On quasi-stationary Mean Field Games models

TL;DR

This paper studies quasi-stationary Mean Field Games with myopic players, establishing conditions for solutions and demonstrating exponential convergence to equilibrium under specific assumptions.

Contribution

It introduces a new class of quasi-stationary MFG models, providing existence, uniqueness, and convergence results with rigorous derivations from N-player games.

Findings

Existence and uniqueness of classical solutions under certain conditions.

Population converges exponentially fast to the ergodic equilibrium.

Models derived rigorously from N-player stochastic differential games.

Abstract

We explore a mechanism of decision-making in Mean Field Games with myopic players. At each instant, agents set a strategy which optimizes their expected future cost by assuming their environment as immutable. As the system evolves, the players observe the evolution of the system and adapt to their new environment without anticipating.
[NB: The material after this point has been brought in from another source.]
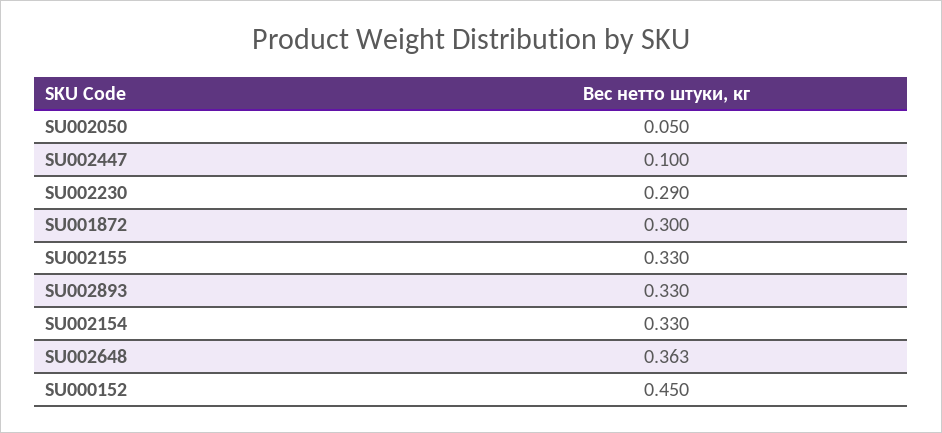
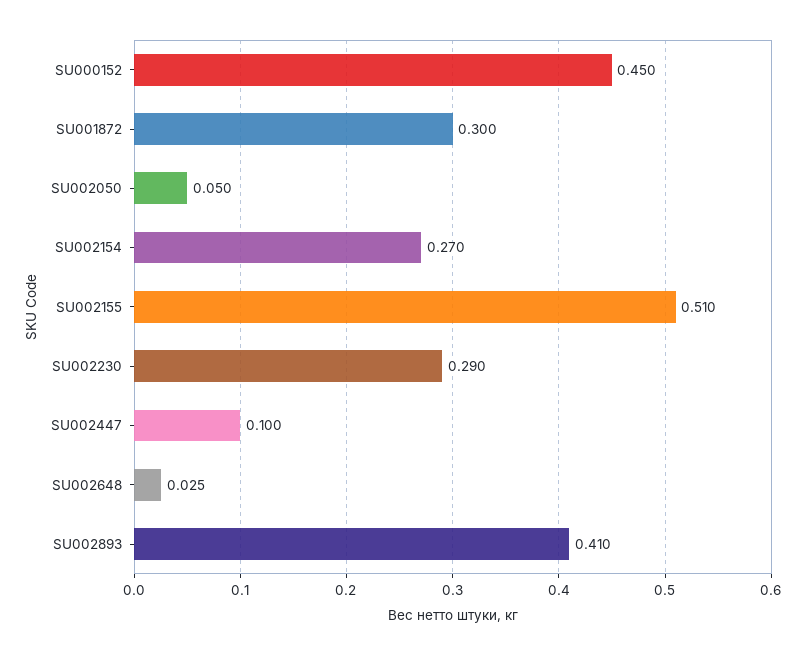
SU002155: 0.33 -> 0.51
SU002893: 0.33 -> 0.41
SU002154: 0.33 -> 0.27
SU002648: 0.363 -> 0.025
With a specific cost structures, these models give rise to coupled systems of partial differential equations of quasi-stationary nature. We provide sufficient conditions for the existence and uniqueness of classical solutions for these systems, and give a rigorous derivation of these systems from N-players stochastic differential games models. Finally, we show that the population can self-organize and converge exponentially fast to the ergodic Mean Field Games equilibrium, if the initial distribution is sufficiently close to it and the Hamiltonian is quadratic.